Faire place aux travailleurs expérimentés

Depuis près de 20 ans, les travailleurs expérimentés constituent un segment croissant de la population active au Canada. Pour plusieurs entreprises touristiques, l’embauche de personnes retraitées s’avère une solution intéressante pour pallier la pénurie de main-d’œuvre. Reconnus pour leur assiduité, leur souci de la qualité, leur loyauté et leur disponibilité, ces candidats sont de plus en plus courtisés, et ce, dans tous les secteurs d’activité. Pourtant, peu d’entreprises ont mis en place des initiatives pour les attirer et les fidéliser.  

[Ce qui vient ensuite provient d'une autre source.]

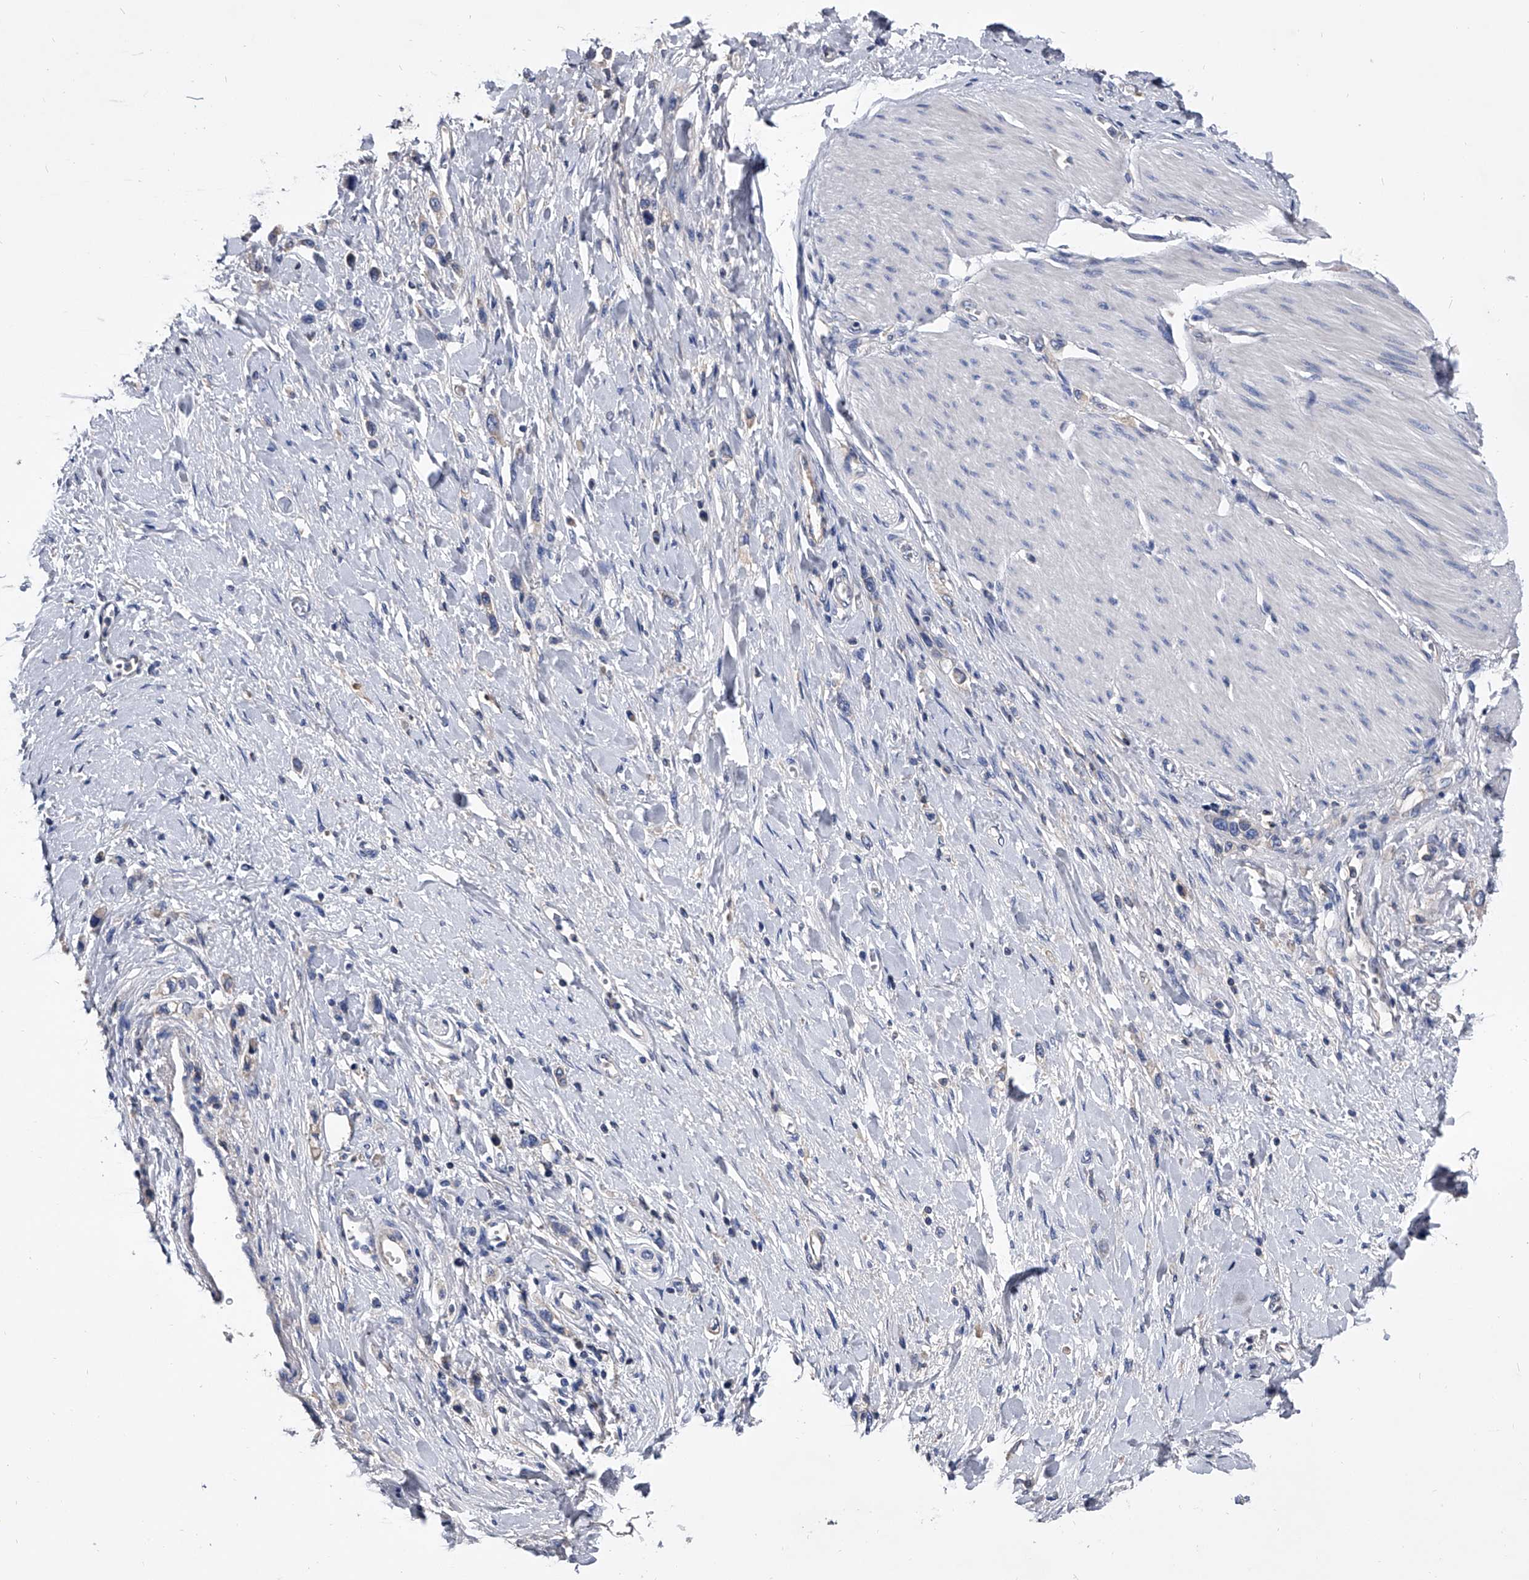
{"staining": {"intensity": "negative", "quantity": "none", "location": "none"}, "tissue": "stomach cancer", "cell_type": "Tumor cells", "image_type": "cancer", "snomed": [{"axis": "morphology", "description": "Adenocarcinoma, NOS"}, {"axis": "topography", "description": "Stomach"}], "caption": "A micrograph of stomach cancer stained for a protein exhibits no brown staining in tumor cells.", "gene": "EFCAB7", "patient": {"sex": "female", "age": 65}}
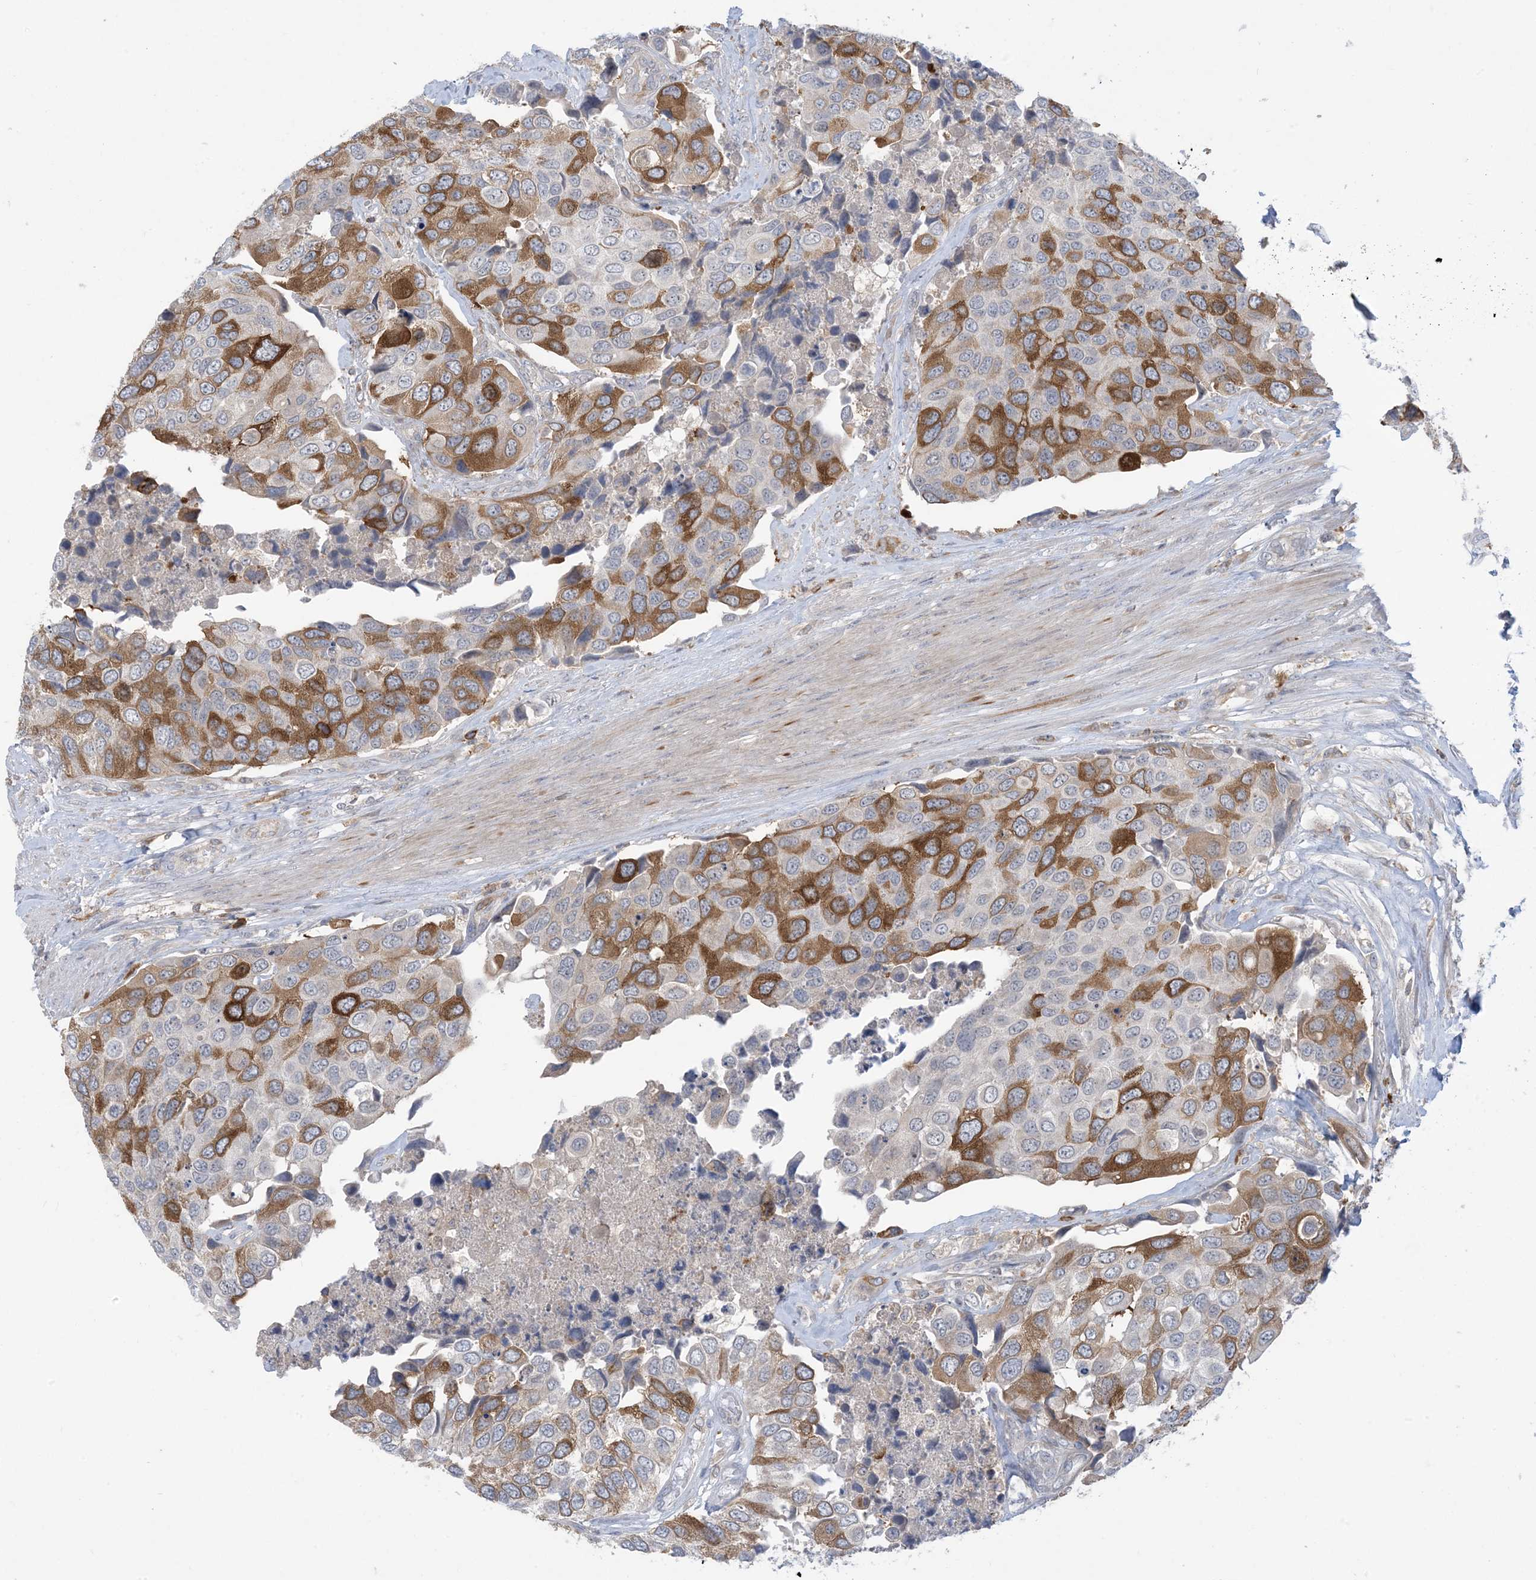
{"staining": {"intensity": "strong", "quantity": "25%-75%", "location": "cytoplasmic/membranous"}, "tissue": "urothelial cancer", "cell_type": "Tumor cells", "image_type": "cancer", "snomed": [{"axis": "morphology", "description": "Urothelial carcinoma, High grade"}, {"axis": "topography", "description": "Urinary bladder"}], "caption": "This is an image of immunohistochemistry staining of high-grade urothelial carcinoma, which shows strong positivity in the cytoplasmic/membranous of tumor cells.", "gene": "AOC1", "patient": {"sex": "male", "age": 74}}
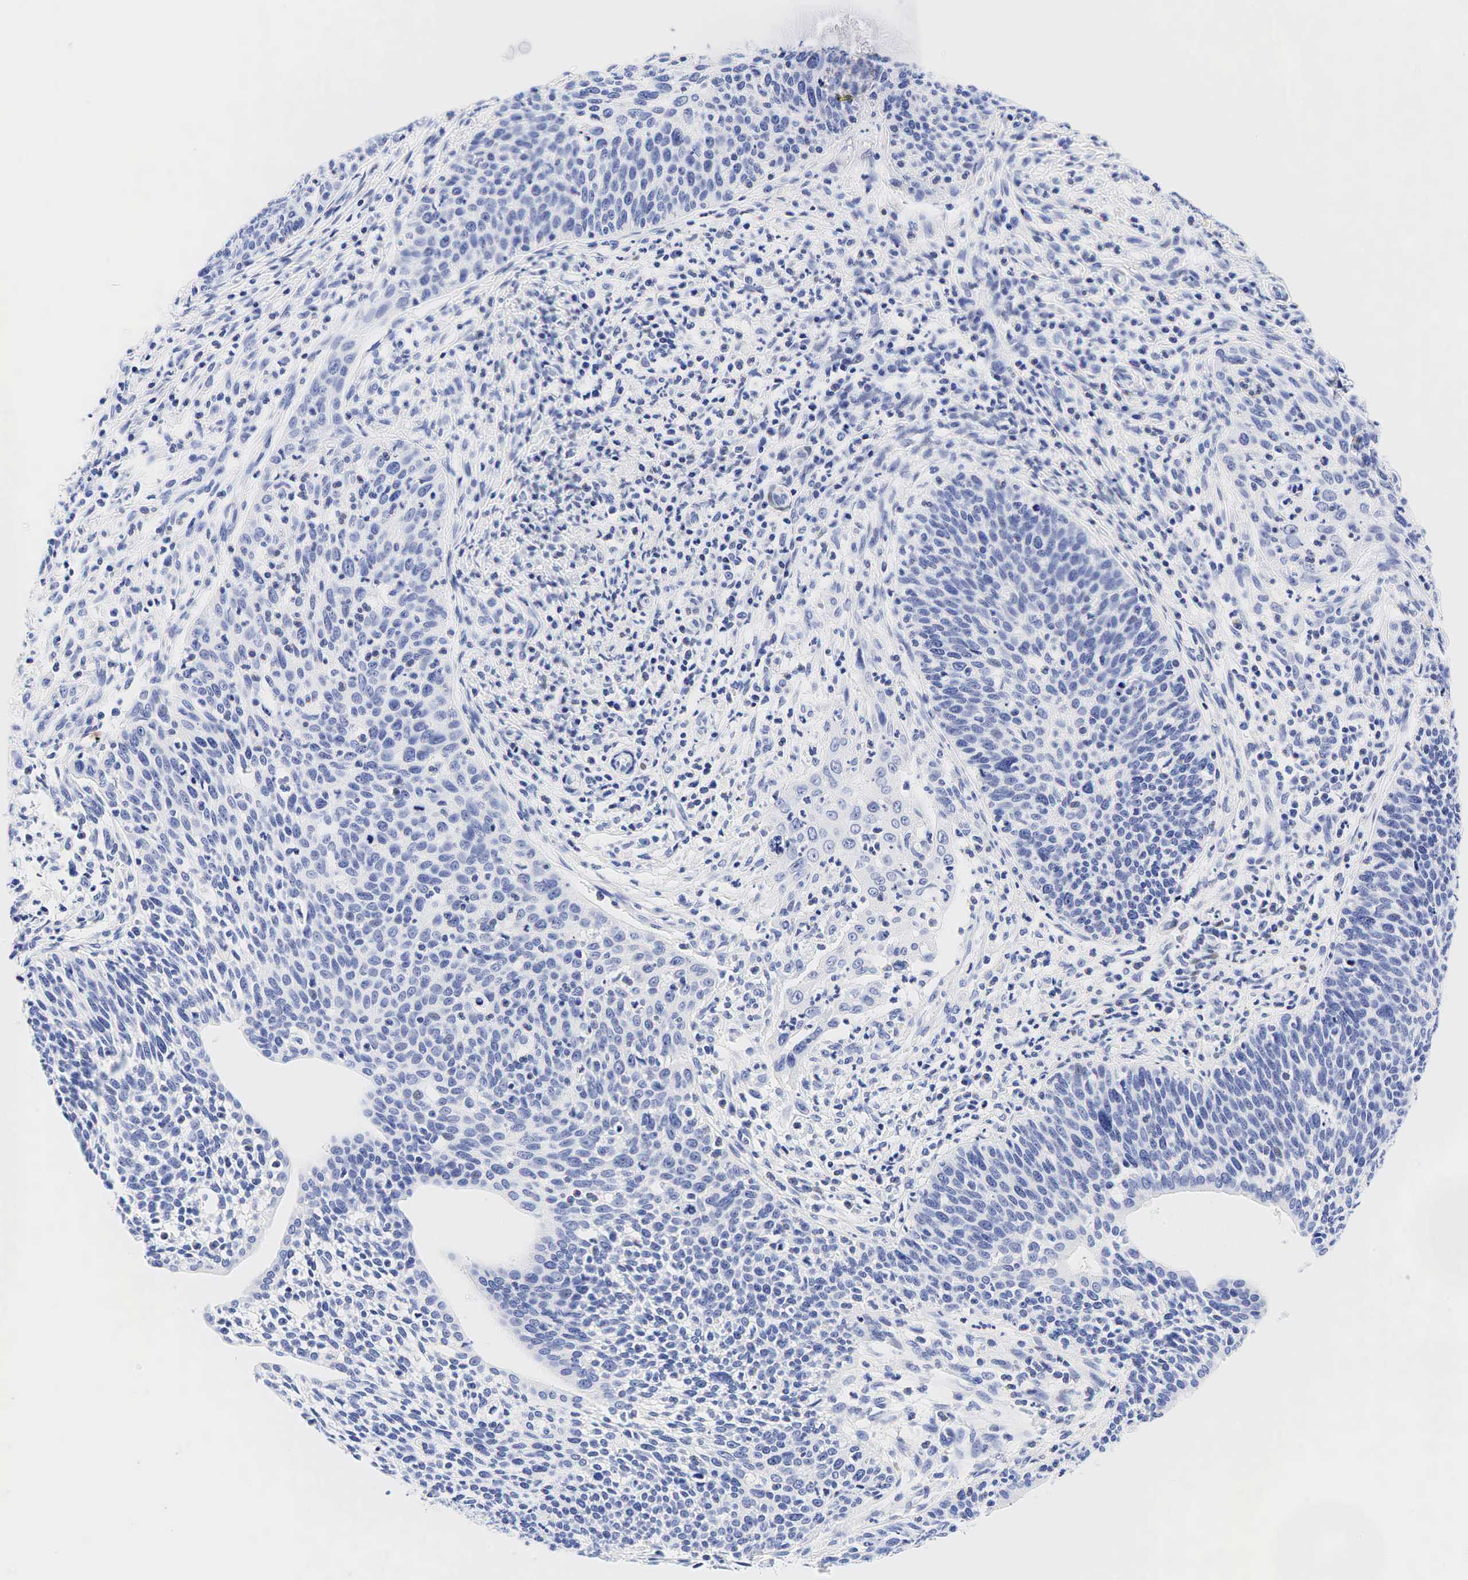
{"staining": {"intensity": "weak", "quantity": "<25%", "location": "nuclear"}, "tissue": "cervical cancer", "cell_type": "Tumor cells", "image_type": "cancer", "snomed": [{"axis": "morphology", "description": "Squamous cell carcinoma, NOS"}, {"axis": "topography", "description": "Cervix"}], "caption": "Immunohistochemistry (IHC) of squamous cell carcinoma (cervical) demonstrates no positivity in tumor cells.", "gene": "ESR1", "patient": {"sex": "female", "age": 41}}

Comprendre leurs besoins et s’y adapter

Afin de séduire ce segment de travailleurs, les entreprises touristiques doivent bien comprendre leurs attentes. Premièrement, les personnes expérimentées pourraient ressentir le besoin d’être sécurisées quant à leur lieu de travail. Avec la pandémie de COVID-19, elles pourraient se questionner sur les mesures sanitaires mises en place. Deuxièmement, il ne s’agit pas d’un groupe homogène : certains de ces employés sont très scolarisés, d’autres non ; les uns travaillent pour le plaisir, les autres le font pour pallier une retraite précaire. Voici tout de même quelques tendances de fond et pistes d’adaptation. Ces travailleurs veulent : 

  • être stimulés intellectuellement et développer leurs compétences. Contrairement aux préjugés persistants, ils aiment les défis et recherchent la formation. Plusieurs études ont conclu qu’ils ont la même capacité d’apprentissage que les plus jeunes, ils apprennent toutefois différemment. 
  • trouver un équilibre entre le plaisir et le travail. Autrement dit, de la flexibilité. Plusieurs aménagements d’horaires sont possibles, comme la semaine de travail réduite ou le temps partiel volontaire — deux formules tout à fait compatibles avec le concept de retraite progressive. Le temps partagé représente une avenue intéressante pour les postes de cadres. Si la gestion d’un plus grand nombre d’employés est davantage fastidieuse, elle permet aussi une meilleure adaptation aux périodes de forte affluence. Les horaires flexibles et le télétravail sont d’autres solutions qui offrent plus de latitude. 
  • faire une différence pour les autres. Le travail n’est pas seulement un gagne-pain, il est aussi profondément lié à l’identité et au statut. Les travailleurs expérimentés aiment réaliser des tâches où leurs compétences sont mises en valeur, et ils apprécient les marques de reconnaissance. Impliquez-les dans des projets spéciaux, des comités ad hoc ou des mandats de formation. Les recherches le martèlent : il faut les employer à titre de mentors afin de favoriser le transfert des connaissances. 
  • gagner de l’argent. Les attentes en matière de rémunération ne sont pas généralisables : les motivations, l’ancienneté et la situation financière diffèrent d’une personne à l’autre et demandent ainsi d’y réfléchir au cas par cas. Différents incitatifs fiscaux sont disponibles, comme le crédit d’impôt pour la prolongation de carrière. Celui-ci vise à éliminer l’impôt à payer sur une partie du revenu de travail des employés expérimentés afin de les inciter à demeurer ou à retourner sur le marché du travail.  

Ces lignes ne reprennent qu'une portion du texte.